In this study, 268 men underwent RARP with the surgeon and the assistant exerting traction and countertraction on the NVB to clearly elucidate the intrafascial plane and to achieve better preservation of the NVB. The technique was modified after Walsh was observed performing a RARP in which assistant intervention was minimized. Another 342 men subsequently underwent RARP with this modified technique. The two groups are compared in terms of expected blood loss, operative times, and positive surgical margins (PSMs) as well as functional outcomes using Expanded Prostate Index Composite (EPIC) sexual function and potency scores at 5 mo and 12 mo postoperation. Minimizing physical detraction between the prostate and the NVB resulted in a modest increase in blood loss but not in operating times or PSMs and resulted in significantly superior EPIC sexual function scores at 5 mo postop.

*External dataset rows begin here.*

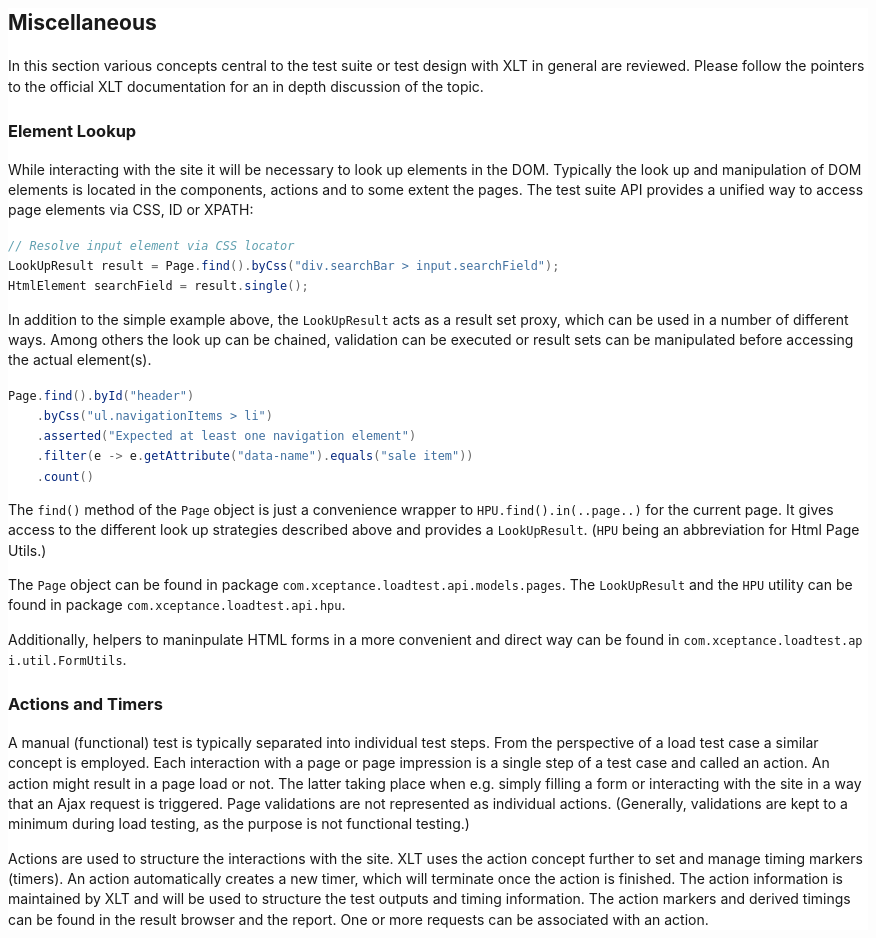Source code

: ## Miscellaneous

In this section various concepts central to the test suite or test design with XLT in general are reviewed. Please follow the pointers to the official XLT documentation for an in depth discussion of the topic.

### Element Lookup

While interacting with the site it will be necessary to look up elements in the DOM. Typically the look up and manipulation of DOM elements is located in the components, actions and to some extent the pages. The test suite API provides a unified way to access page elements via CSS, ID or XPATH:

```java
// Resolve input element via CSS locator
LookUpResult result = Page.find().byCss("div.searchBar > input.searchField");
HtmlElement searchField = result.single();
```

In addition to the simple example above, the `LookUpResult` acts as a result set proxy, which can be used in a number of different ways. Among others the look up can be chained, validation can be executed or result sets can be manipulated before accessing the actual element(s).

```java
Page.find().byId("header")
	.byCss("ul.navigationItems > li")
	.asserted("Expected at least one navigation element")
	.filter(e -> e.getAttribute("data-name").equals("sale item"))
	.count()
```

The `find()` method of the `Page` object is just a convenience wrapper to `HPU.find().in(..page..)` for the current page. It gives access to the different look up strategies described above and provides a `LookUpResult`. (`HPU` being an abbreviation for Html Page Utils.)

The `Page` object can be found in package `com.xceptance.loadtest.api.models.pages`. The `LookUpResult` and the `HPU` utility can be found in package `com.xceptance.loadtest.api.hpu`.

Additionally, helpers to maninpulate HTML forms in a more convenient and direct way can be found in `com.xceptance.loadtest.api.util.FormUtils`.

### Actions and Timers

A manual (functional) test is typically separated into individual test steps. From the perspective of a load test case a similar concept is employed. Each interaction with a page or page impression is a single step of a test case and called an action. An action might result in a page load or not. The latter taking place when e.g. simply filling a form or interacting with the site in a way that an Ajax request is triggered. Page validations are not represented as individual actions. (Generally, validations are kept to a minimum during load testing, as the purpose is not functional testing.)

Actions are used to structure the interactions with the site. XLT uses the action concept further to set and manage timing markers (timers). An action automatically creates a new timer, which will terminate once the action is finished. The action information is maintained by XLT and will be used to structure the test outputs and timing information. The action markers and derived timings can be found in the result browser and the report. One or more requests can be associated with an action.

Despite these improvements, however, it must be borne in mind that the primary goal of RARP is cancer control. Although erectile function remains a key functional outcome, surgical refinements toward nerve preservation must be assessed carefully in the context of their oncologic outcome. Although assistance may not be necessary in exerting countertraction of the NVB, the assistant should not be lulled into a sense of complacency and should be actively involved in identification, retraction, mobilization, and preservation of various structures encountered not just in RARP but in all robotic procedures. Subtle operative interventions such as “reduction of countertraction” cannot be measured objectively. Their impact is best judged in hindsight, years after they have been implemented. Only then do their effects become truly manifest. Importantly, data must always be collected prospectively and evaluated independently to maintain objectivity and to avoid bias that may occur when this review is done by the same surgical team. This paper attains this standard.
Conflicts of interest
The authors have nothing to disclose.